▼

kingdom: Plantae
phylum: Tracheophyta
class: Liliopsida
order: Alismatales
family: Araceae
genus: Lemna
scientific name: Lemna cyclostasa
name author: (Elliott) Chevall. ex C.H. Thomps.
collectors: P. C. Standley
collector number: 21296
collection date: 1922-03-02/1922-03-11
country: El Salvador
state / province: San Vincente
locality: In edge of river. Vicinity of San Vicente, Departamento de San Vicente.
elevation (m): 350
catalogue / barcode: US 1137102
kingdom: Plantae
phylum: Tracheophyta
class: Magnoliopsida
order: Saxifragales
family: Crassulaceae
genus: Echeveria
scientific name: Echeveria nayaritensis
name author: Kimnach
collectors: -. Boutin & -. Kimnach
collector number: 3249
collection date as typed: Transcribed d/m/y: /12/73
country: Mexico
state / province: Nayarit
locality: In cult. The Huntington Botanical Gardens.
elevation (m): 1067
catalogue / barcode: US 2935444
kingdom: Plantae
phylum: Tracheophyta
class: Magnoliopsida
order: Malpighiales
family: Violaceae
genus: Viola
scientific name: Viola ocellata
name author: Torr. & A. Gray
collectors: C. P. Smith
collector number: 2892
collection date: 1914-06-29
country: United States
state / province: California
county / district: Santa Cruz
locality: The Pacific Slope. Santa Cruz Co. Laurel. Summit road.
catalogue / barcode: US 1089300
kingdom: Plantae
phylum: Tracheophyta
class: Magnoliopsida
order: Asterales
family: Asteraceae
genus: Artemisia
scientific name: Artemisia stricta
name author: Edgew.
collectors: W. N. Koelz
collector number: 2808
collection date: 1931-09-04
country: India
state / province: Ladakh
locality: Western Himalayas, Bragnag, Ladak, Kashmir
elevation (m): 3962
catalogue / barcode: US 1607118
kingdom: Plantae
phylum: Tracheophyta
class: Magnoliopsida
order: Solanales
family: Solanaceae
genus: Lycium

▲

## WRITTEN REQUEST
Retype, word for word, everything in the records above from the line containing "scientific name: Lemna cyclostasa" down to the line containing "scientific name: Echeveria nayaritensis", both of those lines included.

## FULL OUTPUT
scientific name: Lemna cyclostasa
name author: (Elliott) Chevall. ex C.H. Thomps.
collectors: P. C. Standley
collector number: 21296
collection date: 1922-03-02/1922-03-11
country: El Salvador
state / province: San Vincente
locality: In edge of river. Vicinity of San Vicente, Departamento de San Vicente.
elevation (m): 350
catalogue / barcode: US 1137102
kingdom: Plantae
phylum: Tracheophyta
class: Magnoliopsida
order: Saxifragales
family: Crassulaceae
genus: Echeveria
scientific name: Echeveria nayaritensis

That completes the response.